How a VC Thinks: Good Startup vs. Bad Startup
In the eyes of a seasoned VC, there are only two types of startups: a Good Startup and a Bad Startup.
Good Startup (noun, adjective) = adds value, solves a problem, sustainable model, makes money, good team.
Bad Startup (noun, adjective) = adds little value, doesn’t solve a problem, unsustainable model, may or may not make money, stokes an investor’s emotion instead of solving a problem.
VCs are trying to label you as efficiently and accurately as possible as either Good Startup or Bad Startup.
The Phenomena
A lot of Good Startups don’t get funded.
Many Bad Startups get funded.
So, if VCs are so smart, shouldn’t they be able to recognize Good Startups versus Bad Startups before making an investment decision?
Not always.
Reason 1: A Good Startup with a founder who does not effectively communicate why his/her startup is a Good Startup won’t get serious consideration from a VC.
I once passed on a Startup that became a Unicorn less than 3 years later because the Founder couldn’t effectively explain how his business model was sustainable during our first two meetings.
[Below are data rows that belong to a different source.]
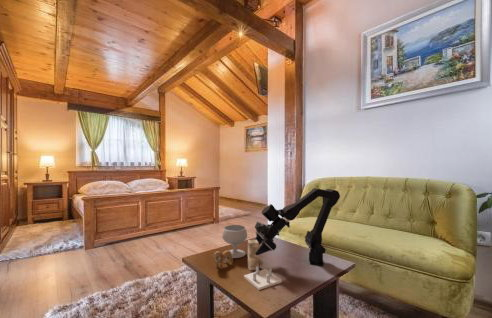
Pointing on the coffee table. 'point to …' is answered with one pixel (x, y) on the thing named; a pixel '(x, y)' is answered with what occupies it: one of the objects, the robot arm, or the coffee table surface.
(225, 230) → the chalice
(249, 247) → the birch post
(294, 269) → the coffee table surface
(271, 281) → the peg stand
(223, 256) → the lion figurine
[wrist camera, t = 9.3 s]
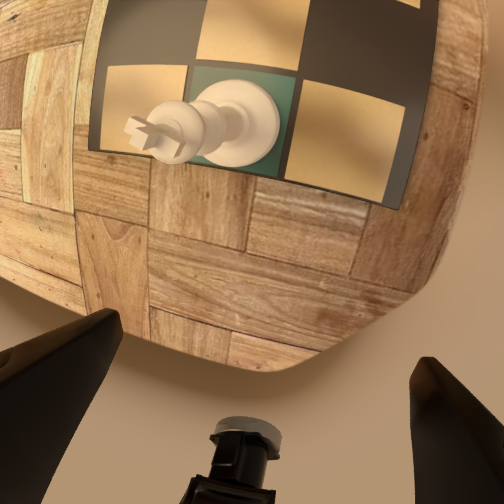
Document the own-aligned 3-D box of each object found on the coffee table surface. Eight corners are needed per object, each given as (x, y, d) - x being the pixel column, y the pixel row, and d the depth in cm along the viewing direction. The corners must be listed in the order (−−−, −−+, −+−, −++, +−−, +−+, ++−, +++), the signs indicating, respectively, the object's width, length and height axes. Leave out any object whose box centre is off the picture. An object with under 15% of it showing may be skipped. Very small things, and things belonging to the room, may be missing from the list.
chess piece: (251, 182, 17) (182, 266, 8) (177, 141, 17) (51, 181, 8) (297, 107, 15) (279, 93, 6) (217, 65, 14) (107, 22, 5)
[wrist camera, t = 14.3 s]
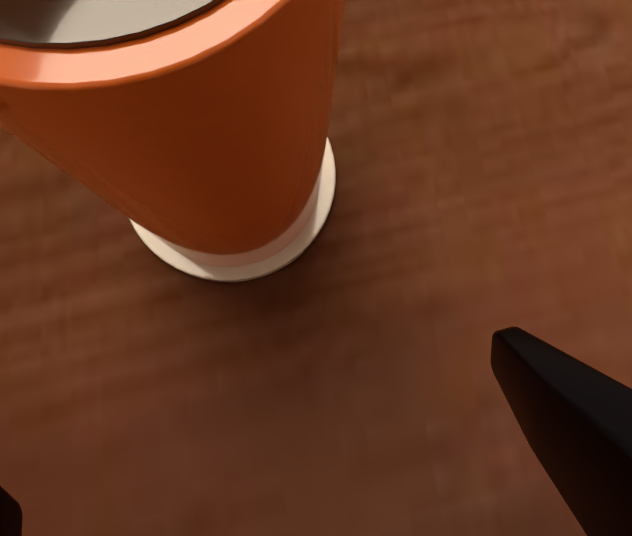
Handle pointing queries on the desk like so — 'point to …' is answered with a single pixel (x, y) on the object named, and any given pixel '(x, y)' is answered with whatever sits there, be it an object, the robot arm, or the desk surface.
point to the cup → (180, 111)
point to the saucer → (264, 265)
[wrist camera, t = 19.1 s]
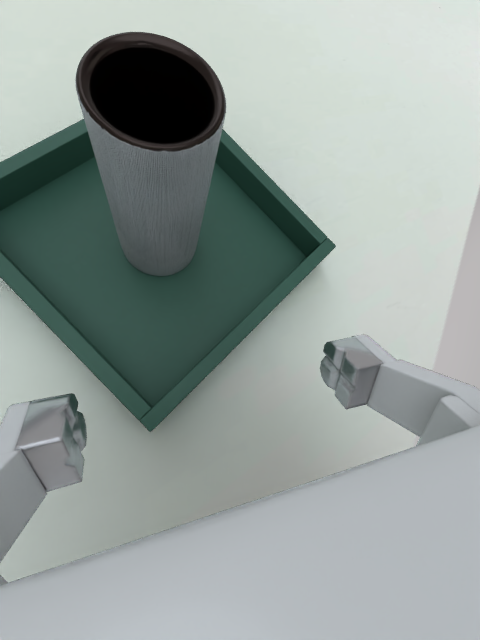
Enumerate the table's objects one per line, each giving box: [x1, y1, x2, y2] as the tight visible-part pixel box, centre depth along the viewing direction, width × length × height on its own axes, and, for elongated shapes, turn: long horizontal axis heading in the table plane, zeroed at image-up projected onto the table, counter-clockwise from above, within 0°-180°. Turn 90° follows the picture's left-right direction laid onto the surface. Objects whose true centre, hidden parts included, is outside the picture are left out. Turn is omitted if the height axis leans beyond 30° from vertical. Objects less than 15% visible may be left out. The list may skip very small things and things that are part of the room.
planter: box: [76, 32, 226, 276], centre depth 14 cm, size 4×4×10 cm
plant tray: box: [0, 119, 336, 432], centre depth 19 cm, size 16×16×2 cm
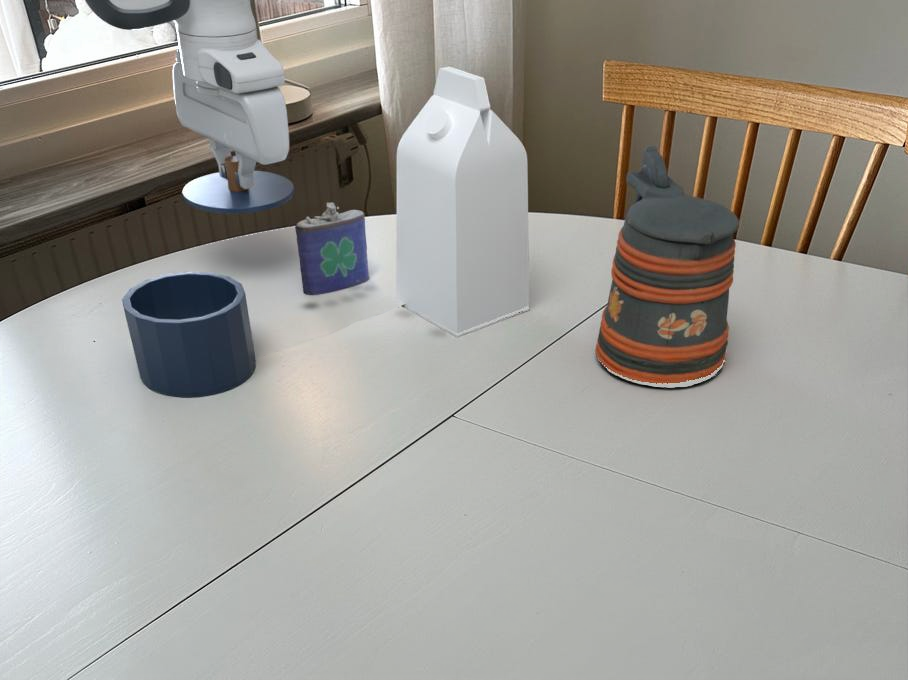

Reason 2: VCs rely on referrals and first, second and tenth impressions. Sometimes, VCs simply get fooled or caught up in the excitement of an opportunity (i.e.: Elizabeth Holmes & Theranos).
Other times, the Founder of a Bad Startup is simply well-coached, well-connected and well-spoken.
Reason 3: The VC doesn’t truly “see how the sausage is made” until after the check is written.
But, by then, the VC is already on board and along for the ride and will be more likely to deploy more capital to try to fix the problem rather than cut ties and move on from a bad investment.
Reason 4: There are many new VC funds investing in areas where there is no domain expertise. These investors struggle to assess whether a product adds true value and solves a real problem.
Reason 5: There are a lot of new VC funds that are less experienced in due diligence and deal-making altogether. It’s never been easier to raise a fund.